Before we walked into the free exhibition, a docent informed us that photography and note-taking were not permitted. It was an exhibition only for the looking---no touching and for christsakes, no copying.
So in a tastefully low-lit room with pictures and timelines on the walls, under glass in a free standing case in the center of the room were the words that would eventually be in the GREATEST NOVEL EVER WRITTEN IN ENGLISH. Cue the angels singing Hallelujah. Bring in the scholars and critics. Should we be genuflecting? Or should we shake-it-shake-it-shake-it-shake-it?

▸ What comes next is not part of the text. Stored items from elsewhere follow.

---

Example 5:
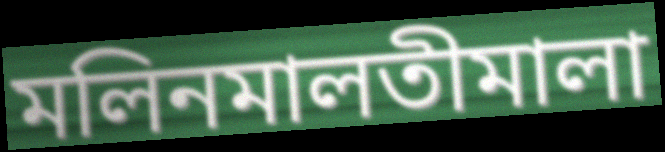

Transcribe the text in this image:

মলিনমালতীমালা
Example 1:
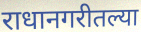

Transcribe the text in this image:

राधानगरीतल्या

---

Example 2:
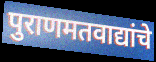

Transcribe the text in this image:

पुराणमतवाद्यांचे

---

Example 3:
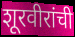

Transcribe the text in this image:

शूरवीरांची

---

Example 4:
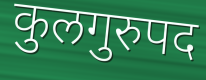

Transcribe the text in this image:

कुलगुरुपद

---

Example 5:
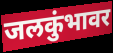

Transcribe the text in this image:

जलकुंभावर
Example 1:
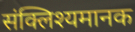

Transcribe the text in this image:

संक्लिश्यमानक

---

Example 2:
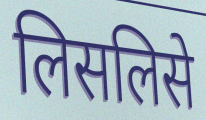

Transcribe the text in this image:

लिसलिसे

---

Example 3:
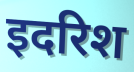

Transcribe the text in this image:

इदरिश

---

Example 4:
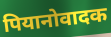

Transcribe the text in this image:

पियानोवादक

There! There under the glass were. . .were. . .student workbooks with scribbles and crayons. Joyce worked at the Berlitz school and apparently 'borrowed' just a few workbooks for himself. Yep, James Joyce stole office supplies. Woooohooo! That's so freaking cool.

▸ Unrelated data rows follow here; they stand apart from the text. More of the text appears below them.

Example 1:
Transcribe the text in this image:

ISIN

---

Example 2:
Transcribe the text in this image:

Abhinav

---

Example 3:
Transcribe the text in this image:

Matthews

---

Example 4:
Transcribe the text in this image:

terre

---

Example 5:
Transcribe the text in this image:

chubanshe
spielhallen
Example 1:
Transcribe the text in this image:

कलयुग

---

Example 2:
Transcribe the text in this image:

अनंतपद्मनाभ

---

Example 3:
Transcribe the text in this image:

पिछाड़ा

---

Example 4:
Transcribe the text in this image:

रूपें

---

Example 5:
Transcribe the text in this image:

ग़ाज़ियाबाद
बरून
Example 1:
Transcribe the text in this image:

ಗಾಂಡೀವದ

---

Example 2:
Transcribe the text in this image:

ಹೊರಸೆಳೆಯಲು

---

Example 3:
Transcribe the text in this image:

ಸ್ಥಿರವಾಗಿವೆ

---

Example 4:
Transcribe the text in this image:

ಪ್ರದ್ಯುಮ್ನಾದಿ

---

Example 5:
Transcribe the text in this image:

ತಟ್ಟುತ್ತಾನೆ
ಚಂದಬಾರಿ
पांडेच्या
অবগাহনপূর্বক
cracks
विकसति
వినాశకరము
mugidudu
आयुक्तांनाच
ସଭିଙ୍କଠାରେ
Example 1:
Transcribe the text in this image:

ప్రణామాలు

So next time you get caught making a few too many copies of your stuff or spending a little too long on the robot or you wonder if you should borrow an office legal pad to write your latest manifesto, just remember, James Joyce did it too.
Looking closely at the notebooks (but not quoting or copying them), I started to see the sense in it all. Joyce really worked in the workbooks---crossing out, drawing arrows to something which had another arrow going to something else crossed out but with an arrow leading to another thing. My god, what he would have done with post-its.
Then he had the whole color pencil/crayon thing going. He could highlight, cross out, draw more arrows and organize. His mind is working right there on the page. On one hand, I thought, wow, this is going to be ULYSSES. On the other hand, I marveled at the simplicity of it. It's human and worked on----not some huge intimidating printed text.
Maybe it's all the stories around the book. The story of how he threw the manuscript in the fire and Nora pulled it out. Or how about those Bloomsday revels that happen every June. Maybe it's because it's a difficult book to read and requires the reader to go into it. Maybe it's Molly Bloom's yes speech. Whatever it is about Ulysses, it does have enough stuff to have its own exhibition.
But at the heart of it all is the book and the guy who wrote it. He sat down, worked though it and wrote the fucker (or whatever he called it).
And no, I have never read all of Ulysses. I've never even picked up Finnigan's Wake (that one's really scarey). Maybe when I sit down to read Ulysses, I'll have pack of crayons next to me. It's all about the colors, man.
PS: My quiz team won last night. Woohooo!!!!!